In his keynote, Wozniak gave a detailed account of his childhood, during which he first began experimenting with electronics; his college years; the founding of Apple; the invention of the Apple II personal computer; and the breakthrough success of the company. He also shared anecdotes about his partner, the late Steve Jobs.
Touching on the concept of disruptive innovation, Wozniak said that while most large, successful companies want to protect their market share, making only conservative or cosmetic changes to their products, Apple is an exception. Many recent Apple products, such as iTunes and the iPad, have revolutionized the marketplace. He closed with some advice for the entrepreneurs and students in the audience. As someone who taught himself how to build computers, Wozniak advocated for personal learning and developing an expertise. “You've got to be able to write the book,” he said, suggesting that innovation can happen even when there's no existing manual to guide the way.

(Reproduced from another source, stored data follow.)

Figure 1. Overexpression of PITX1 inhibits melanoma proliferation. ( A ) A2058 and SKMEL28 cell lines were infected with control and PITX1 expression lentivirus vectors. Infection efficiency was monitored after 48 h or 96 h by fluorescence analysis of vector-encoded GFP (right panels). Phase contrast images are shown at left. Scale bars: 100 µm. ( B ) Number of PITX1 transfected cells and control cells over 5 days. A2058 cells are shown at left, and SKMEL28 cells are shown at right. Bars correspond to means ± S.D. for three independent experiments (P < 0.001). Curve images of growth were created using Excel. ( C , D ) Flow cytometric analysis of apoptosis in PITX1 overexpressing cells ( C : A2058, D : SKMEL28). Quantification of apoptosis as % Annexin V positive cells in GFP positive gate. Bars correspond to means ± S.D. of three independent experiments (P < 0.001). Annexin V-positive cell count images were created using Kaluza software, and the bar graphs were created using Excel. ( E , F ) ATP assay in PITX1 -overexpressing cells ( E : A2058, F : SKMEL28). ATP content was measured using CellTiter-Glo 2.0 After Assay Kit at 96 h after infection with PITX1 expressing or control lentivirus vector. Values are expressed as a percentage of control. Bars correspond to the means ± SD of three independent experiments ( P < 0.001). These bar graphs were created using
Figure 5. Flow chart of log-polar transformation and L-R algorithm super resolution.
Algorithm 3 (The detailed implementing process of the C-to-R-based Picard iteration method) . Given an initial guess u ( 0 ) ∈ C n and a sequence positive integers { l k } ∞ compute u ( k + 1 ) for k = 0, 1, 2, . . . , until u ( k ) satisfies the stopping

Erich Spangenberg, CEO of the IP Navigation Group (Dallas), and Dipanjan Nag, executive director of the Rutgers Office of Technology Commercialization, spoke about the disruptive innovation fund Rutgers is starting, which NJTechWeekly discussed in October. The concept behind disruptive innovation involves finding technologies that change the existing standard. Spangenberg cited as an example the development of digital music, which has come to replace compact discs.
“The goal is to invent something that has never been done before, that completely changes the marketplace,” Dr. Nag explained. Spangenberg said the fund is actively looking for investment opportunities and encouraged audience members to contact him with their ideas. Michael Pazzani, vice president for research and economic development at Rutgers, discussed the $400 million the university receives annually in research funding, citing ongoing wireless communications, genetics and agriculture projects at the university.

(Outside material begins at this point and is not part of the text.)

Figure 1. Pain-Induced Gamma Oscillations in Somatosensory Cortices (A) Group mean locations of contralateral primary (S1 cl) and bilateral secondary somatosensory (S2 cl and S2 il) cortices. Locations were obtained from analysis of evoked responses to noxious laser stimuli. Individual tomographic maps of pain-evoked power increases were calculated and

The conference also featured a pitch competition sponsored by the international technology law firm SNR Denton. Ten companies were given the chance to present their business ideas to a panel of judges. Among them were PowerFlower Solar, which produces a deployable solar generator usable in combat zones and disaster areas, and New York-based ScanAvert Inc., which has developed a smartphone application providing food ingredient information to consumers with dietary and medical restrictions. The Rutgers Laboratory for Computational Imaging and Bioinformatics, led by Anant Madabhushi, is developing sensor technology to detect breast cancer in women and help prescribe the lowest-risk treatment possible. It won the pitch competition and $2,500 prize.
Entrepreneurship Day closed with a networking session in which more than 60 new firms exhibited posters in a showroom and attendees could discuss their entrepreneurial aspirations with participants.